## DATA EXCERPTS:
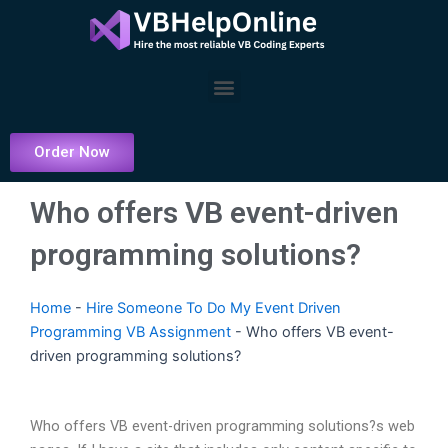
Skip
to
content
Menu
Order Now
Who offers VB event-driven
programming solutions?
Home
-
Hire Someone To Do My Event Driven
Programming VB Assignment
-
Who offers VB event-
driven programming solutions?
Who offers VB event-driven programming solutions?s web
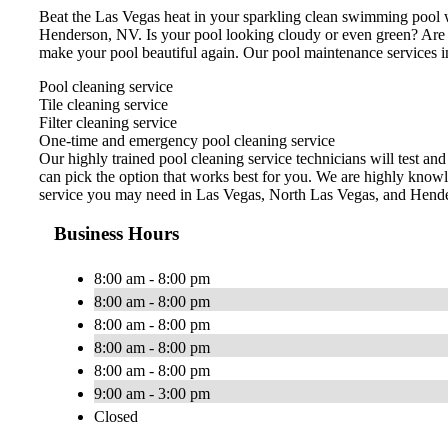
Beat the Las Vegas heat in your sparkling clean swimming pool w
Henderson, NV. Is your pool looking cloudy or even green? Are
make your pool beautiful again. Our pool maintenance services i
Pool cleaning service
Tile cleaning service
Filter cleaning service
One-time and emergency pool cleaning service
Our highly trained pool cleaning service technicians will test an
can pick the option that works best for you. We are highly knowl
service you may need in Las Vegas, North Las Vegas, and Hend
Business Hours
8:00 am - 8:00 pm
8:00 am - 8:00 pm
8:00 am - 8:00 pm
8:00 am - 8:00 pm
8:00 am - 8:00 pm
9:00 am - 3:00 pm
Closed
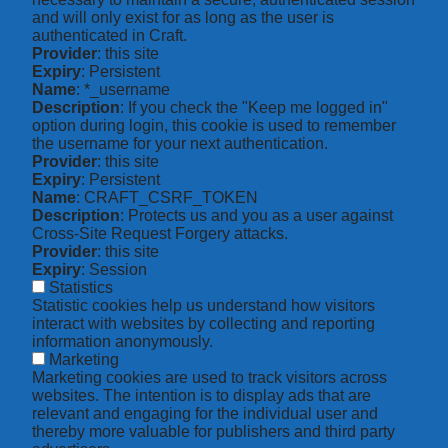
and will only exist for as long as the user is
authenticated in Craft.
Provider
: this site
Expiry
: Persistent
Name
: *_username
Description
: If you check the "Keep me logged in"
option during login, this cookie is used to remember
the username for your next authentication.
Provider
: this site
Expiry
: Persistent
Name
: CRAFT_CSRF_TOKEN
Description
: Protects us and you as a user against
Cross-Site Request Forgery attacks.
Provider
: this site
Expiry
: Session
Statistics
Statistic cookies help us understand how visitors
interact with websites by collecting and reporting
information anonymously.
Marketing
Marketing cookies are used to track visitors across
websites. The intention is to display ads that are
relevant and engaging for the individual user and
thereby more valuable for publishers and third party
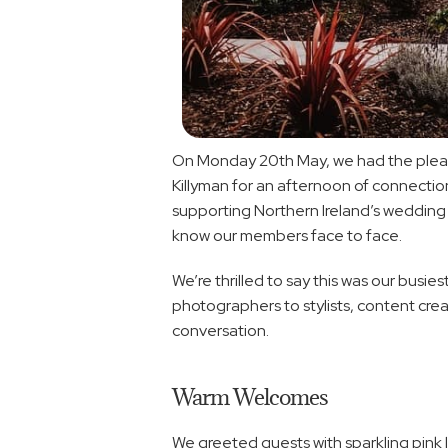
On Monday 20th May, we had the pleasur
Killyman for an afternoon of connectio
supporting Northern Ireland’s wedding 
know our members face to face.
We’re thrilled to say this was our bus
photographers to stylists, content crea
conversation.
Warm Welcomes
We greeted guests with sparkling pink 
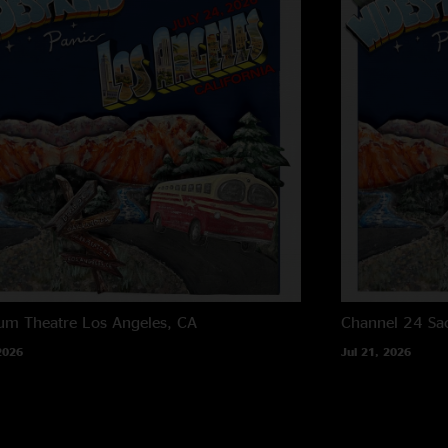
um Theatre
Los Angeles, CA
Channel 24
Sa
2026
Jul 21, 2026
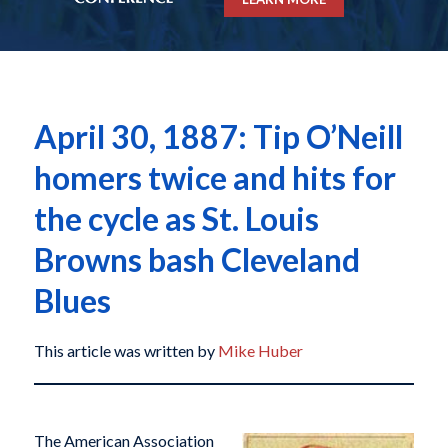
April 30, 1887: Tip O’Neill
homers twice and hits for
the cycle as St. Louis
Browns bash Cleveland
Blues
This article was written by
Mike Huber
The American Association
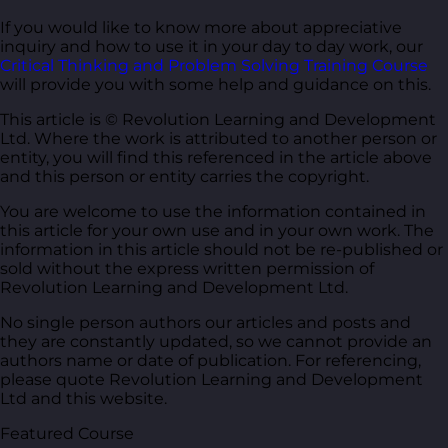
If you would like to know more about appreciative
inquiry and how to use it in your day to day work, our
Critical Thinking and Problem Solving Training Course
will provide you with some help and guidance on this.
This article is © Revolution Learning and Development
Ltd. Where the work is attributed to another person or
entity, you will find this referenced in the article above
and this person or entity carries the copyright.
You are welcome to use the information contained in
this article for your own use and in your own work. The
information in this article should not be re-published or
sold without the express written permission of
Revolution Learning and Development Ltd.
No single person authors our articles and posts and
they are constantly updated, so we cannot provide an
authors name or date of publication. For referencing,
please quote Revolution Learning and Development
Ltd and this website.
Featured Course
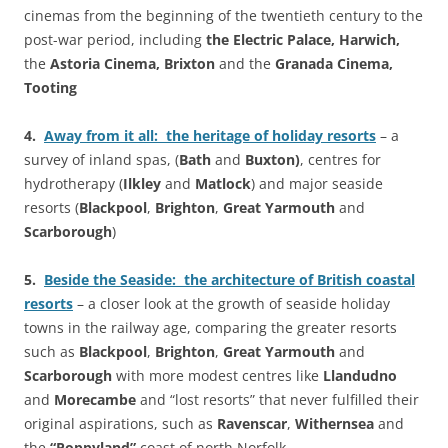
cinemas from the beginning of the twentieth century to the
post-war period, including
the Electric Palace, Harwich,
the
Astoria Cinema
, Brixton
and the
Granada Cinema,
Tooting
4.
Away from it all: the heritage of holiday resorts
– a
survey of inland spas, (
Bath
and
Buxton)
, centres for
hydrotherapy (
Ilkley
and
Matlock
) and major seaside
resorts (
Blackpool
,
Brighton
,
Great Yarmouth
and
Scarborough
)
5.
Beside the Seaside: the architecture of British coastal
resorts
– a closer look at the growth of seaside holiday
towns in the railway age, comparing the greater resorts
such as
Blackpool
,
Brighton
,
Great Yarmouth
and
Scarborough
with more modest centres like
Llandudno
and
Morecambe
and “lost resorts” that never fulfilled their
original aspirations, such as
Ravenscar
,
Withernsea
and
the
“Poppyland”
coast of north Norfolk.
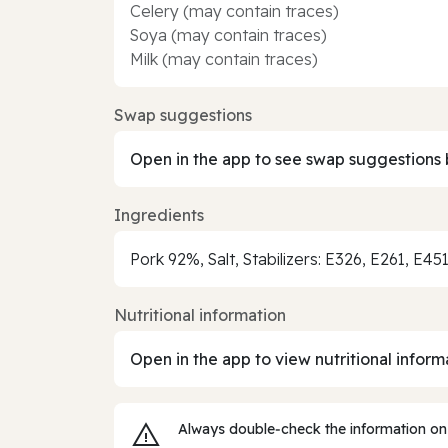
Celery (may contain traces)
Soya (may contain traces)
Milk (may contain traces)
Swap suggestions
Open in the app to see swap suggestions 
Ingredients
Pork 92%, Salt, Stabilizers: E326, E261, E4
Nutritional information
Open in the app to view nutritional inform
Always double‑check the information on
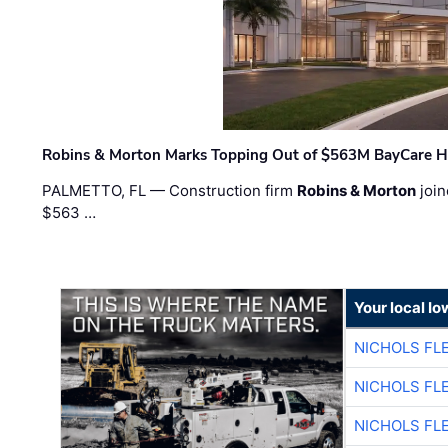
Robins & Morton Marks Topping Out of $563M BayCare H
PALMETTO, FL — Construction firm
Robins & Morton
join
$563 …
Your local I
NICHOLS FL
NICHOLS FL
NICHOLS FL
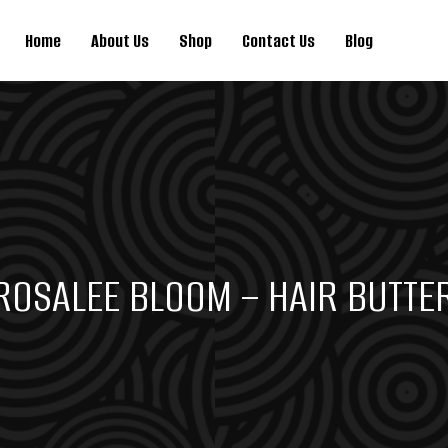
Home
About Us
Shop
Contact Us
Blog
ROSALEE BLOOM – HAIR BUTTE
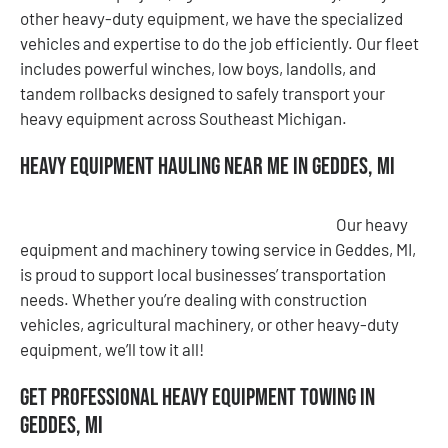
other heavy-duty equipment, we have the specialized
vehicles and expertise to do the job efficiently. Our fleet
includes powerful winches, low boys, landolls, and
tandem rollbacks designed to safely transport your
heavy equipment across Southeast Michigan.
Heavy Equipment Hauling Near Me in Geddes, MI
Our heavy
equipment and machinery towing service in Geddes, MI,
is proud to support local businesses’ transportation
needs. Whether you’re dealing with construction
vehicles, agricultural machinery, or other heavy-duty
equipment, we’ll tow it all!
Get Professional Heavy Equipment Towing in
Geddes, MI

## ACTIVITY:
Every line from the one containing "with more modest centres like" through the last line of the data, both included, is to be repeated exactly; the pictures are to be left out.

## RESULT FOR THIS EXERCISE:
with more modest centres like
Llandudno
and
Morecambe
and “lost resorts” that never fulfilled their
original aspirations, such as
Ravenscar
,
Withernsea
and
the
“Poppyland”
coast of north Norfolk.
Celery (may contain traces)
Soya (may contain traces)
Milk (may contain traces)
Swap suggestions
Open in the app to see swap suggestions 
Ingredients
Pork 92%, Salt, Stabilizers: E326, E261, E4
Nutritional information
Open in the app to view nutritional inform
Always double‑check the information on
Robins & Morton Marks Topping Out of $563M BayCare H
PALMETTO, FL — Construction firm
Robins & Morton
join
$563 …
Your local I
NICHOLS FL
NICHOLS FL
NICHOLS FL
Home
About Us
Shop
Contact Us
Blog
ROSALEE BLOOM – HAIR BUTTE
other heavy-duty equipment, we have the specialized
vehicles and expertise to do the job efficiently. Our fleet
includes powerful winches, low boys, landolls, and
tandem rollbacks designed to safely transport your
heavy equipment across Southeast Michigan.
Heavy Equipment Hauling Near Me in Geddes, MI
Our heavy
equipment and machinery towing service in Geddes, MI,
is proud to support local businesses’ transportation
needs. Whether you’re dealing with construction
vehicles, agricultural machinery, or other heavy-duty
equipment, we’ll tow it all!
Get Professional Heavy Equipment Towing in
Geddes, MI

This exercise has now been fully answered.